I first encountered Sammy Rhodes on Twitter after someone mentioned how he was one of those who made serious Christianity a lot funnier with his hilarious tweets. I've not been laughing very hard at any of his recent tweets but his active promotion of his book made me really curious and I preordered it after reading a compelling introduction he put up online. 

Even after a week, this book sticks out on how it bravely deals with topics like how even Christians consume porn, how weight can be a consuming topic and on depression which can consume one so totally there seems to be no way out. 
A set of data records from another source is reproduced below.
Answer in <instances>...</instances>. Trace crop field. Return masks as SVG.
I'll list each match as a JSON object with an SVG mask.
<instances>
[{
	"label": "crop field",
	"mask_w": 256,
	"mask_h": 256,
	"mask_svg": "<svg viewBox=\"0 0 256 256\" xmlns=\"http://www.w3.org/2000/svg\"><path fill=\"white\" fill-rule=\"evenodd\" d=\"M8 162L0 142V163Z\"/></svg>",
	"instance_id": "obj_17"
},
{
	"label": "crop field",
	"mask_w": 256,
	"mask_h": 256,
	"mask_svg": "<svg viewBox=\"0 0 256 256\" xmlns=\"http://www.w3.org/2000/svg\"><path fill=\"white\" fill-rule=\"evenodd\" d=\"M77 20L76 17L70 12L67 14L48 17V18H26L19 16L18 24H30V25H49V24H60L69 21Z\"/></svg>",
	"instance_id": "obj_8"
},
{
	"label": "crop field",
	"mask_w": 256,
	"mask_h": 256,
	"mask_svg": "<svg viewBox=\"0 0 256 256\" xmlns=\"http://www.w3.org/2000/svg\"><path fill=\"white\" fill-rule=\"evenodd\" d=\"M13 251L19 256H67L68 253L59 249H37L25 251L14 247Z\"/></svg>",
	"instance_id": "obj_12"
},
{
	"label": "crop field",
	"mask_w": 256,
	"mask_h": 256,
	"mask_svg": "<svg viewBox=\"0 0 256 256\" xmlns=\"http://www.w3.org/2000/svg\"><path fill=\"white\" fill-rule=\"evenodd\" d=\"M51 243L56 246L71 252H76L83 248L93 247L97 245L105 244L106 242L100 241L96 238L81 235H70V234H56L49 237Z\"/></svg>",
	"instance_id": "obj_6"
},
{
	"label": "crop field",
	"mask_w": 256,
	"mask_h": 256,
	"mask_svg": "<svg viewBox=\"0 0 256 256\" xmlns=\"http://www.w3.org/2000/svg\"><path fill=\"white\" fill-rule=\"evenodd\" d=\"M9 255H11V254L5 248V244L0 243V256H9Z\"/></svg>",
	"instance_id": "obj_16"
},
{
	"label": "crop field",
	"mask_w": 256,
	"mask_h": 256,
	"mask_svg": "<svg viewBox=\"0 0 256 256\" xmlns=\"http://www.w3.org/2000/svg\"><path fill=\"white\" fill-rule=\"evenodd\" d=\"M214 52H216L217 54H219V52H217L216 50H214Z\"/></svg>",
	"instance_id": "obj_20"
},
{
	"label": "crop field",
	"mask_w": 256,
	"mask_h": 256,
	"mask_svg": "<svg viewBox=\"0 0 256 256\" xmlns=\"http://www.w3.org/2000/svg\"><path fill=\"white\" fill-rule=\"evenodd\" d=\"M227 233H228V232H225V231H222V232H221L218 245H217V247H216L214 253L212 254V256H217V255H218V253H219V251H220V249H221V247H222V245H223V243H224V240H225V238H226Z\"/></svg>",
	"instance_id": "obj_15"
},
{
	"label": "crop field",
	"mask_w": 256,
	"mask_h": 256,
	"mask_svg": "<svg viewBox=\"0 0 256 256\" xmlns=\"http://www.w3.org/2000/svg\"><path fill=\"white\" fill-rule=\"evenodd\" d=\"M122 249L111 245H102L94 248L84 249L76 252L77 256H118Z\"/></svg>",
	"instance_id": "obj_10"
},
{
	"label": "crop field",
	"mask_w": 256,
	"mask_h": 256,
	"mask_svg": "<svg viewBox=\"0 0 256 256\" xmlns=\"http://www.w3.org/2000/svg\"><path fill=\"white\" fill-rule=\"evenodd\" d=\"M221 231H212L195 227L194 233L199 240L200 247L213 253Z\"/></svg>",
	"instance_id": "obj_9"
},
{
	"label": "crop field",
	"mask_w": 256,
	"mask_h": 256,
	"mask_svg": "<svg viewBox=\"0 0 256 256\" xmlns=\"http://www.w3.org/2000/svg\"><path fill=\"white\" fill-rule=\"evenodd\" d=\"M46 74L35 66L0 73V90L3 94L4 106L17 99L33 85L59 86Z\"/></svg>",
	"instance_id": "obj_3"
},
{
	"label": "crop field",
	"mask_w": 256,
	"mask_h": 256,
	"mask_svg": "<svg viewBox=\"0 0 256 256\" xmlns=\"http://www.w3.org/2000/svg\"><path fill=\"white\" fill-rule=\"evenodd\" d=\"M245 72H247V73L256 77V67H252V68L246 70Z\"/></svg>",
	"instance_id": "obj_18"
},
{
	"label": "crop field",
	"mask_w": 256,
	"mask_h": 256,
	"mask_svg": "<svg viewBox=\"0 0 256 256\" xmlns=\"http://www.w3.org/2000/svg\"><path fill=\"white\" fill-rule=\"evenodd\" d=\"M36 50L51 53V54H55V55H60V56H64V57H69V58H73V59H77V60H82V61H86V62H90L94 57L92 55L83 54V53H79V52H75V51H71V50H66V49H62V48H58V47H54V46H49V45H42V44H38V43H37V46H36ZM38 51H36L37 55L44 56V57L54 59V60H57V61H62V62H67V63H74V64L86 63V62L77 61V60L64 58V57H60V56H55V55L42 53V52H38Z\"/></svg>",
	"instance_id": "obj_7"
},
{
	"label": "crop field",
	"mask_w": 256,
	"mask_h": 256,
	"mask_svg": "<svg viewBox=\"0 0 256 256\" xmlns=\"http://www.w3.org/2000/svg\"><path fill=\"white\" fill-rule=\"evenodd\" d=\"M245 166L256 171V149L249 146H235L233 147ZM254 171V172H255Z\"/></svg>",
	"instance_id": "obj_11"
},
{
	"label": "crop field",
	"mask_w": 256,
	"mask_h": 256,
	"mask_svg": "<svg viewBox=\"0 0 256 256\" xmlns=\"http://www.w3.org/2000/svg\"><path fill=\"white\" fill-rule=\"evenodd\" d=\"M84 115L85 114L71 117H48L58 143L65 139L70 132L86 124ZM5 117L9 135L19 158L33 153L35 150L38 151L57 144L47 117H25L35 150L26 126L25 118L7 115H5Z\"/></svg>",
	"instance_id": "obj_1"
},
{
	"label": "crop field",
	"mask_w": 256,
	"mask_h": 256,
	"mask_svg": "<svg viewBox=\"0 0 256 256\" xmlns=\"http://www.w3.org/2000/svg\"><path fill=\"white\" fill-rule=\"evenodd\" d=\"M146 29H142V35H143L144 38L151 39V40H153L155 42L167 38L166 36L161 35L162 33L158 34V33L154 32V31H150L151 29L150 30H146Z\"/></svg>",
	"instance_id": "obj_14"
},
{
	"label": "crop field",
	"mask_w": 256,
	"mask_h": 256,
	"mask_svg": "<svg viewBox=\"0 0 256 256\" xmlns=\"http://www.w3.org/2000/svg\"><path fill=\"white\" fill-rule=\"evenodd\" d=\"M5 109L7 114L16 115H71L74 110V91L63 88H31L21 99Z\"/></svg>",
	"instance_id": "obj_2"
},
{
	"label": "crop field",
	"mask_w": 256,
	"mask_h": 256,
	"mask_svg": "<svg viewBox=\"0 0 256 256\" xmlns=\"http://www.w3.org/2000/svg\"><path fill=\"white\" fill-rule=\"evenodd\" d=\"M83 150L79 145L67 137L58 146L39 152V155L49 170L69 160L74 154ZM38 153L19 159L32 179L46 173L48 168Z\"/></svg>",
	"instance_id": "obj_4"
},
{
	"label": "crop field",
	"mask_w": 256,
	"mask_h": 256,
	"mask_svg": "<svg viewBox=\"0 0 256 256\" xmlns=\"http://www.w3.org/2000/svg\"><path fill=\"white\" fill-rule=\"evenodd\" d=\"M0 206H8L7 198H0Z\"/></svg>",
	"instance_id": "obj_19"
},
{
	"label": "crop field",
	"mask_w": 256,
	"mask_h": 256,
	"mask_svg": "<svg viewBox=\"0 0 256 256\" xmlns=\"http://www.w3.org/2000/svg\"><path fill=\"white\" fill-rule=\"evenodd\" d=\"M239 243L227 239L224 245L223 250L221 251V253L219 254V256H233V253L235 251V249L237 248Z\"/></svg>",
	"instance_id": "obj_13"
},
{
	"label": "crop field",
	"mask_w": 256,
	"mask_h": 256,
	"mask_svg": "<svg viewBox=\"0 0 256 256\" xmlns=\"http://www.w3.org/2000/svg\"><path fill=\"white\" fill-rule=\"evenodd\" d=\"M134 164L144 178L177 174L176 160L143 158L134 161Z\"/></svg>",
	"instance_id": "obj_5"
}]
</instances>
Out of the three, the first really hits home not because I watch porn, but because in a recent Sunday service in my rather progressive church, as my senior pastor was addressing the topic of porn, he asked the congregation that "if 1 in 3 men consume porn, how many people here did", and then told them not to raise their hands because "nobody wants to know". While this might be a polite Asian gesture - to keep dirty linen to oneself - I think it promotes an unhealthy culture of being unable to freely confess our sins to acquire support that one desperately needs

Check out the following extract which I posted on Instagram:


It is so sad. 

On a happier note, the chapter on weight resonated with me and being the digital millennial that I am, I happily snapped another memorable passage to share my revelation:



Finally, the chapter on depression really got me. Sometimes because of a lack of knowledge on how to deal with depression, Christians just sweep it under the carpet instead of addressing it with grace and sensitivity - at least that's what I've experienced. The author talks candidly about seeing a therapist and I related to that, as I'm seeing one myself, and it really helped to know that I'm not alone in this. 

I would recommend this book to all Christians, especially leaders, in an effort to deal with the difficult topics because if the church is not your refuge and a place where you find support, then where is?